[Excerpts from a dataset]
════
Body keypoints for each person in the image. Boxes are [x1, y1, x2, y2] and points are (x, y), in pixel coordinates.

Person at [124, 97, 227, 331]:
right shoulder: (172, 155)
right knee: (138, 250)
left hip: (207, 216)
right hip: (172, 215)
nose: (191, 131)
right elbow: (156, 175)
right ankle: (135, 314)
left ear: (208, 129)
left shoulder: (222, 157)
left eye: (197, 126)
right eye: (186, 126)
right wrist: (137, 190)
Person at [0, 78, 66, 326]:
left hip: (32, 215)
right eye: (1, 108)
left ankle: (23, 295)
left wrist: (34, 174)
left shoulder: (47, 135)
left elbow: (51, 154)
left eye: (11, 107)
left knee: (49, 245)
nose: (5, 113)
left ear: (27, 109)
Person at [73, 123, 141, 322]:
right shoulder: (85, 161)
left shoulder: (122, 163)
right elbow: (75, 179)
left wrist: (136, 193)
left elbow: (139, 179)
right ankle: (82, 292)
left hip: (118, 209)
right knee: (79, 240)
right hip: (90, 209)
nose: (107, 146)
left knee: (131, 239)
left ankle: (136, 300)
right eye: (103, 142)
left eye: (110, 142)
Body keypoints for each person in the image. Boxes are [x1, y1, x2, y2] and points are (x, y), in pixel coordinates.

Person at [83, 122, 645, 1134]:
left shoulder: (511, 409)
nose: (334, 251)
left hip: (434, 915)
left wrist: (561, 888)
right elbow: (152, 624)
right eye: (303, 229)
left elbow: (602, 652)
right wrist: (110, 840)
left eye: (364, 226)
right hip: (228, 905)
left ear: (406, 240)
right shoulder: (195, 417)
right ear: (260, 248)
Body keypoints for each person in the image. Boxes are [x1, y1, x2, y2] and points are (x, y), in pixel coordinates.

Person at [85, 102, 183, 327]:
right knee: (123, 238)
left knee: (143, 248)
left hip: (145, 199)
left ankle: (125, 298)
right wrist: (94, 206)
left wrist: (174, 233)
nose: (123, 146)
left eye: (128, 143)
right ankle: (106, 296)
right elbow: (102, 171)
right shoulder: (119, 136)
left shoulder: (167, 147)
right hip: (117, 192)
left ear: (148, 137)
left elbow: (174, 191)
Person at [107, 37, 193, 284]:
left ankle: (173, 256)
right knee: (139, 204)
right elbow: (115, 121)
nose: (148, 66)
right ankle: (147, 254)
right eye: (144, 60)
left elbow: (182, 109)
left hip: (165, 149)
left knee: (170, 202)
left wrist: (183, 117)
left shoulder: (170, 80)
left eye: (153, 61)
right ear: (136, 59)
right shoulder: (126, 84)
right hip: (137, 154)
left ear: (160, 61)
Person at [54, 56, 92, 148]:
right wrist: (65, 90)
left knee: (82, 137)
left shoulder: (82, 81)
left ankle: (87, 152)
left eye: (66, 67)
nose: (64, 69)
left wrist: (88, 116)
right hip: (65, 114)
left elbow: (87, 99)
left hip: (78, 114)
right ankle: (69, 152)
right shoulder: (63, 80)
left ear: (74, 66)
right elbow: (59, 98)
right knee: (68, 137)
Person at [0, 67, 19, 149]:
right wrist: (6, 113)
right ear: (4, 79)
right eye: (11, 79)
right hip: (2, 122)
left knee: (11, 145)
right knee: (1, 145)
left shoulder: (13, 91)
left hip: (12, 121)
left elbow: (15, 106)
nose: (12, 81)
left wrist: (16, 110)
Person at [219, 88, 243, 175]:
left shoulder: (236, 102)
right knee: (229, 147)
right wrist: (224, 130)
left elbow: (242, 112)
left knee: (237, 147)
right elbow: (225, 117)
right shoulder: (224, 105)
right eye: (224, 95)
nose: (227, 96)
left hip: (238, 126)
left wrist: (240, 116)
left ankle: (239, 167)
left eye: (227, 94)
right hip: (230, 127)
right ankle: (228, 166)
════
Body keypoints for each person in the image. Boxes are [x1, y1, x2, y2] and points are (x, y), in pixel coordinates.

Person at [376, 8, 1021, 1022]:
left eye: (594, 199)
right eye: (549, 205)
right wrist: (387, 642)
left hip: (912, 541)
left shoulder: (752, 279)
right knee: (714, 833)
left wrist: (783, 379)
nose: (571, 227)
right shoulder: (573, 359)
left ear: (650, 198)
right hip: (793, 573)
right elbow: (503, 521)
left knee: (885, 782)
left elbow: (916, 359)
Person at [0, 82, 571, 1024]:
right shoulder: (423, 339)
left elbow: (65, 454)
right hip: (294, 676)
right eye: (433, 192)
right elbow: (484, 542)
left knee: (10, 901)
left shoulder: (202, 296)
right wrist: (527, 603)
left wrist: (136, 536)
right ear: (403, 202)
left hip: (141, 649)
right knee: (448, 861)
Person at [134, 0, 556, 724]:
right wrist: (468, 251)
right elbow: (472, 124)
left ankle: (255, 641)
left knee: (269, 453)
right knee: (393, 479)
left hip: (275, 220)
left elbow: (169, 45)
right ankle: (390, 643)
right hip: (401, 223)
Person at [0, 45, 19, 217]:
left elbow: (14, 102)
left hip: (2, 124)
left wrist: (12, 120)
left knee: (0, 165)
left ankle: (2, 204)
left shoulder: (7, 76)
════
**About this exercise**
The stretch of entries above that starts with the line containing "left wrist: (783, 379)" and goes on through the line containing "right eye: (433, 192)" is to be transcribed exactly, and no other line is to be transcribed.

**Output of the exercise**
left wrist: (783, 379)
nose: (571, 227)
right shoulder: (573, 359)
left ear: (650, 198)
right hip: (793, 573)
right elbow: (503, 521)
left knee: (885, 782)
left elbow: (916, 359)
Person at [0, 82, 571, 1024]:
right shoulder: (423, 339)
left elbow: (65, 454)
right hip: (294, 676)
right eye: (433, 192)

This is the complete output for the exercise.